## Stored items

——

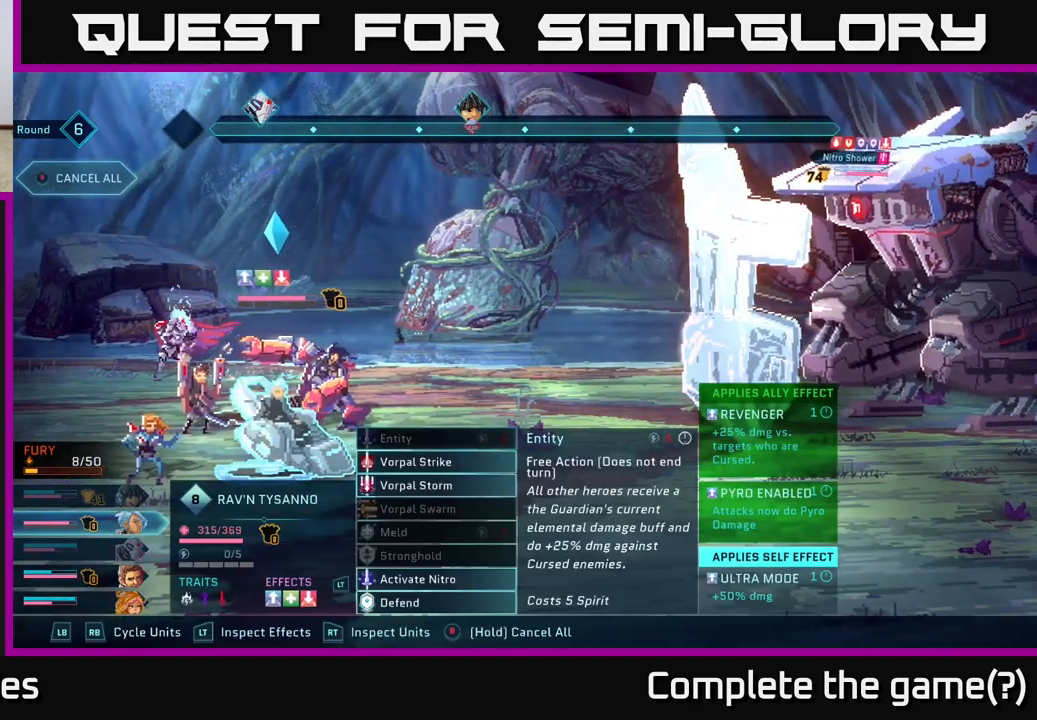
{"buttons": [], "left_stick": "center", "right_stick": "center", "events": []}
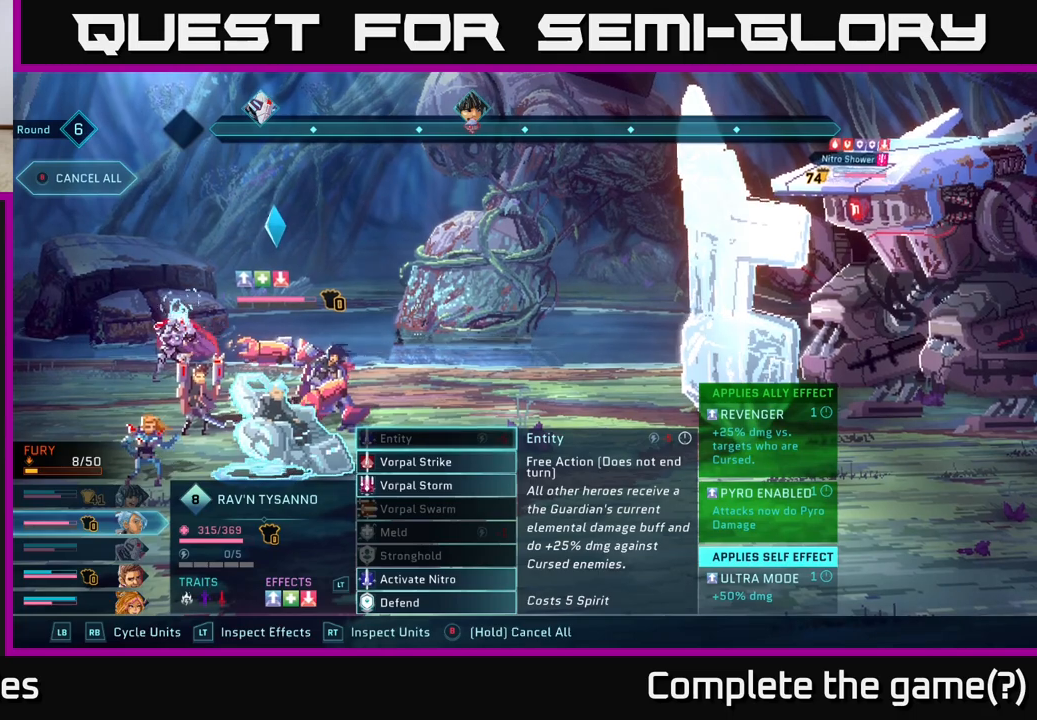
{"buttons": [], "left_stick": "down", "right_stick": "center", "events": [[417, "left_stick", "down"]]}
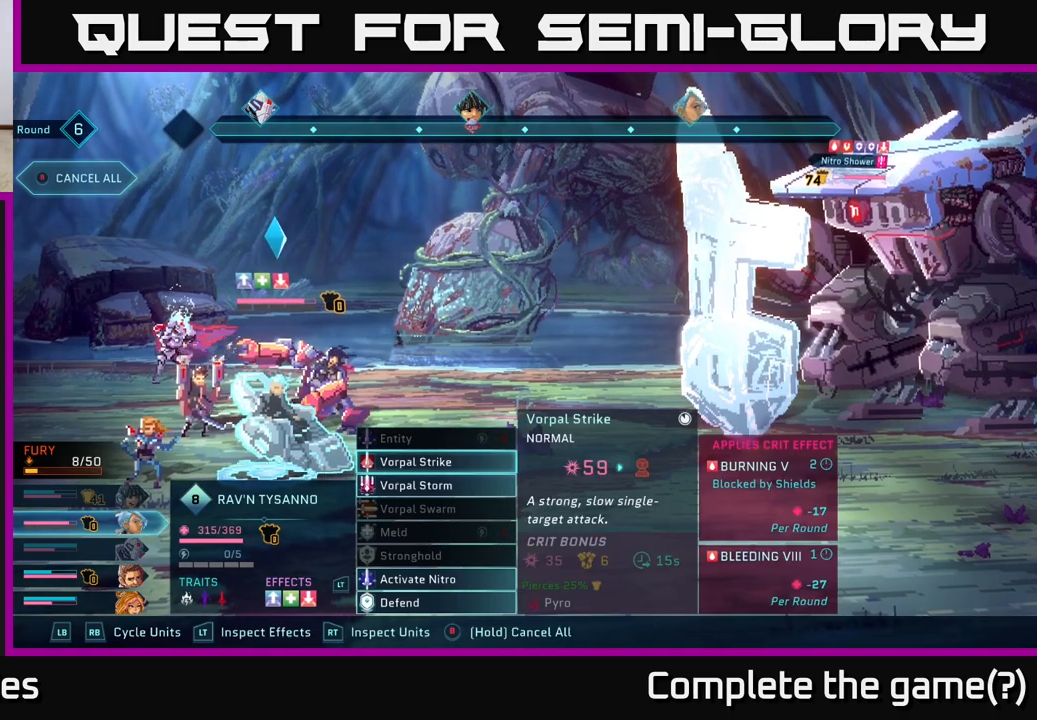
{"buttons": [], "left_stick": "center", "right_stick": "center", "events": [[100, "left_stick", "center"], [233, "left_stick", "down"], [433, "left_stick", "center"]]}
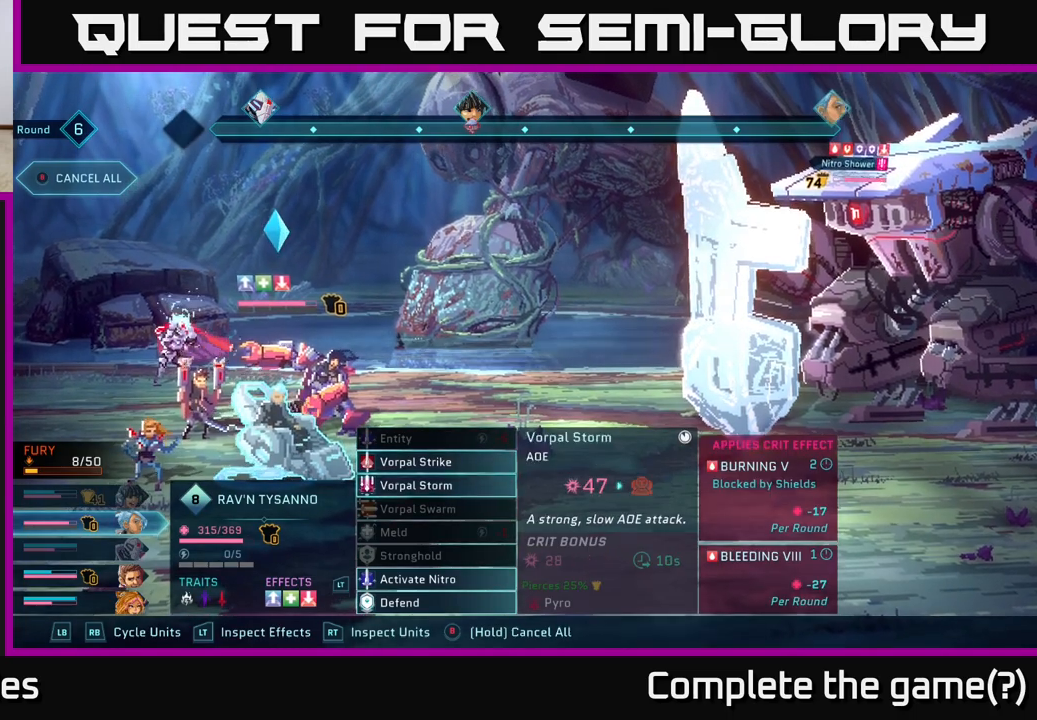
{"buttons": [], "left_stick": "center", "right_stick": "center", "events": []}
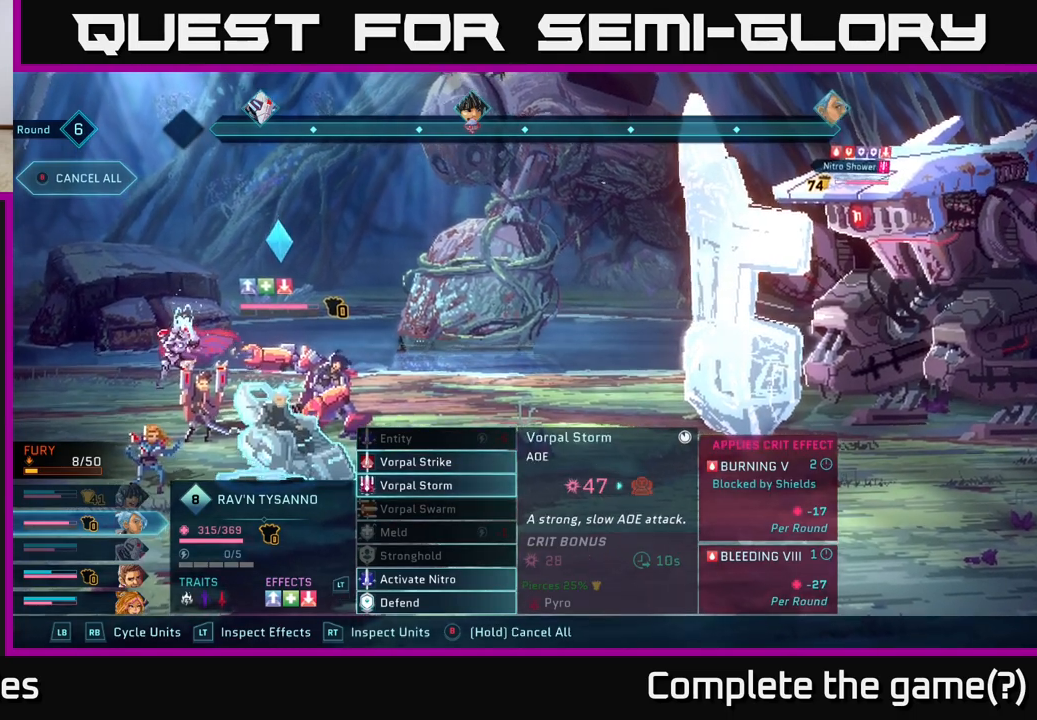
{"buttons": [], "left_stick": "center", "right_stick": "center", "events": [[150, "left_stick", "up"], [317, "left_stick", "center"]]}
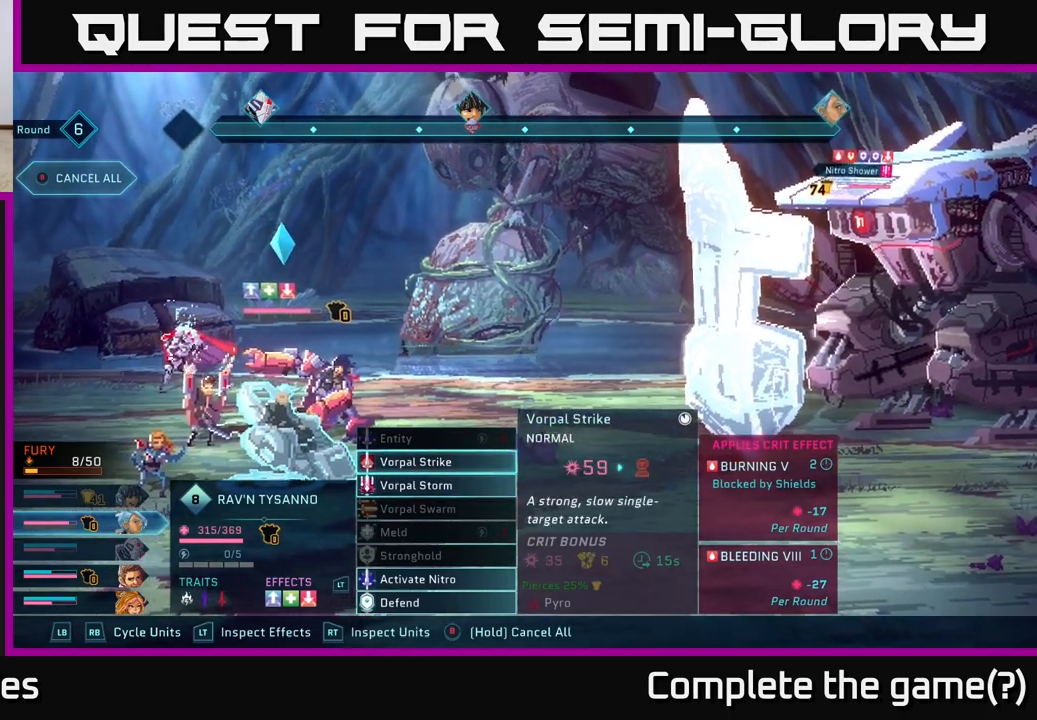
{"buttons": [], "left_stick": "down", "right_stick": "center", "events": [[150, "left_stick", "down"], [317, "left_stick", "center"], [417, "left_stick", "down"]]}
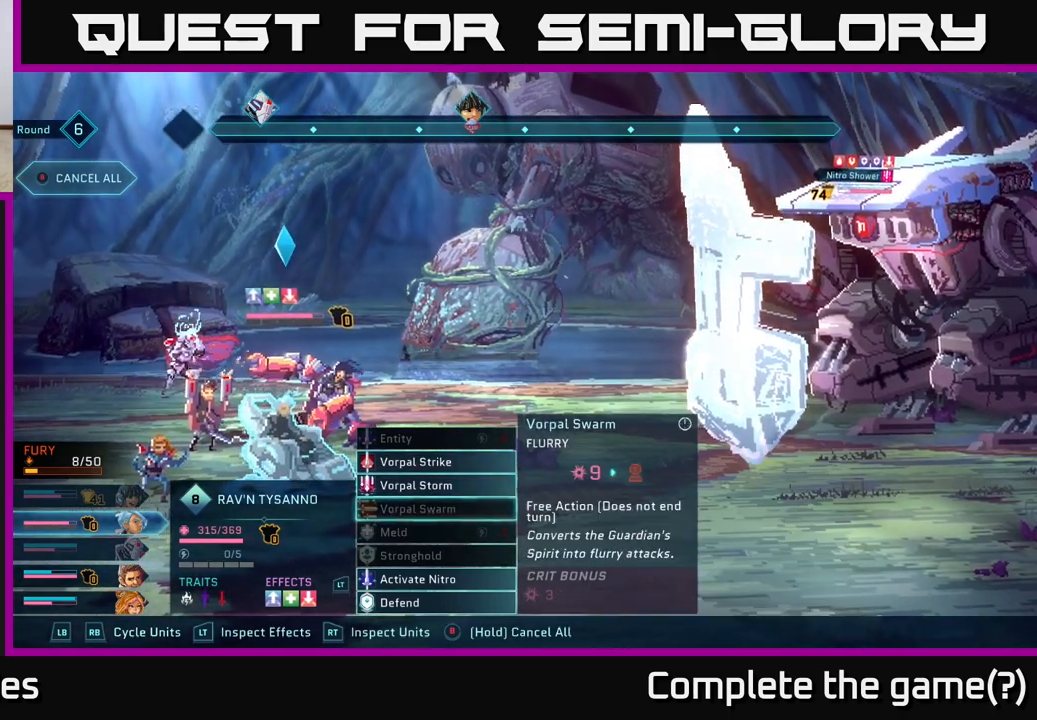
{"buttons": [], "left_stick": "down", "right_stick": "center", "events": [[83, "left_stick", "center"], [200, "left_stick", "down"], [383, "left_stick", "center"], [500, "left_stick", "down"]]}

——

## PROBLEM STATEMENT
Output all the records, word for word, with no pictures in the copy.

## EXERCISE OUTPUT
{"buttons": [], "left_stick": "center", "right_stick": "center", "events": []}
{"buttons": [], "left_stick": "down", "right_stick": "center", "events": [[417, "left_stick", "down"]]}
{"buttons": [], "left_stick": "center", "right_stick": "center", "events": [[100, "left_stick", "center"], [233, "left_stick", "down"], [433, "left_stick", "center"]]}
{"buttons": [], "left_stick": "center", "right_stick": "center", "events": []}
{"buttons": [], "left_stick": "center", "right_stick": "center", "events": [[150, "left_stick", "up"], [317, "left_stick", "center"]]}
{"buttons": [], "left_stick": "down", "right_stick": "center", "events": [[150, "left_stick", "down"], [317, "left_stick", "center"], [417, "left_stick", "down"]]}
{"buttons": [], "left_stick": "down", "right_stick": "center", "events": [[83, "left_stick", "center"], [200, "left_stick", "down"], [383, "left_stick", "center"], [500, "left_stick", "down"]]}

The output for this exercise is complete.